Conversando sobre o cotidiano


Paulo Franquilin


franquilin.pc@gmail.com


Salário-mínimo

O salário-mínimo foi instituído no Brasil no ano de 1936, durante o governo de Getúlio Vargas, para cobrir as despesas de alimentação, habitação, transporte e vestuário, entre outras.

Ao longo dos governos teve acréscimos e reduções, conforme os interesses dos governantes, apresentando valores diferentes nas regiões do país, sendo unificado com um valor único, somente no ano de 1984.

A Constituição Federal de 1988 diz ser direito do trabalhador: “o salário-mínimo, fixado em lei, nacionalmente unificado, capaz de atender a suas necessidades vitais básicas e às de sua família com moradia, alimentação, educação, saúde, lazer, vestuário, higiene, transporte e previdência social...”

No Brasil o salário-mínimo atual é R$ 1.212,00, que deveria cumprir a finalidade de pagar as despesas descritas na Constituição, assim deveria ser possível, para um trabalhador, sustentar sua família com o mínimo pago pelo empregador.

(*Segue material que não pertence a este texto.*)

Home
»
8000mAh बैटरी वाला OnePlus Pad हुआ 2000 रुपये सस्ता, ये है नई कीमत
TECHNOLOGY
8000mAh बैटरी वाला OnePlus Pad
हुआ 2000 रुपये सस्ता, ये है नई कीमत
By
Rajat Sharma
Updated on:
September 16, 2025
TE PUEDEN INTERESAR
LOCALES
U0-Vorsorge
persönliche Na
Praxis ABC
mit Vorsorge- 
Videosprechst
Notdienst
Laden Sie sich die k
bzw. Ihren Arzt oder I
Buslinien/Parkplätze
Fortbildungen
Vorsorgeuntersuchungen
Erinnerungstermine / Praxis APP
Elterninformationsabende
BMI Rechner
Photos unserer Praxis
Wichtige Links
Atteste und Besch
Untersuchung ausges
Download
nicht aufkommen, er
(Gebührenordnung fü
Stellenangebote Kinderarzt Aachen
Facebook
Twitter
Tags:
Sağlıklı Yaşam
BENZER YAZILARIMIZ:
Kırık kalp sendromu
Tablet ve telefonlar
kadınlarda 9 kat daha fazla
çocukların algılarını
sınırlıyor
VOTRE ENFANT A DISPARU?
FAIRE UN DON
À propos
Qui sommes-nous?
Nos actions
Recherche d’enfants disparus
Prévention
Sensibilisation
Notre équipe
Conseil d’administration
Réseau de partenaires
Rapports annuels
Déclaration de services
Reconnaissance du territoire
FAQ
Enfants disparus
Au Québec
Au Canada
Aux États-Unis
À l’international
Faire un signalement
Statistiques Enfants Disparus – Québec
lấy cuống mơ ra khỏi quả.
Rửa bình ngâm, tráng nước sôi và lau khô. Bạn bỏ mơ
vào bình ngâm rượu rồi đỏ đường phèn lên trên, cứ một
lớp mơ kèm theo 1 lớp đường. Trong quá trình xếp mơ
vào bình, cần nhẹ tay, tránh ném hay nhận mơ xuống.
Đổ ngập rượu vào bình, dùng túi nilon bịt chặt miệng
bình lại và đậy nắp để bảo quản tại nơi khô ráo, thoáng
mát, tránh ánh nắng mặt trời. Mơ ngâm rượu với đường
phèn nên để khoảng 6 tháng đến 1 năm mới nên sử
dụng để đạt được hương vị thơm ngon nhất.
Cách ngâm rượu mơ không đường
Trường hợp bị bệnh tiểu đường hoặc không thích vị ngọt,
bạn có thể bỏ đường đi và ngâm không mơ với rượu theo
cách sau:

Na realidade, segundo estudo divulgado pelo Departamento Intersindical de Estatística e Estudos Socioeconômicos (DIEESE), o valor do salário-mínimo deveria ser de R$ 5.997,14, o que representa quase cinco vezes o valor atual

O último reajuste concedido pelo governo foi de 10,18%, repondo a inflação de 2021, sem concessão de aumento real, contrastando com a realidade dos preços dos itens que deveriam ser pagos com o salário-mínimo.

A defasagem do salário-mínimo é uma questão histórica, que se arrasta por décadas, sem previsão de uma solução a curto prazo, pois envolve inúmeros interesses, menos os dos trabalhadores.

Desta maneira o idealizado, em 1936, como salário-mínimo nunca foi realmente atingido, sendo apenas mais um direito do trabalhador se junta a tantos outros que continuam sendo descumpridos no Brasil.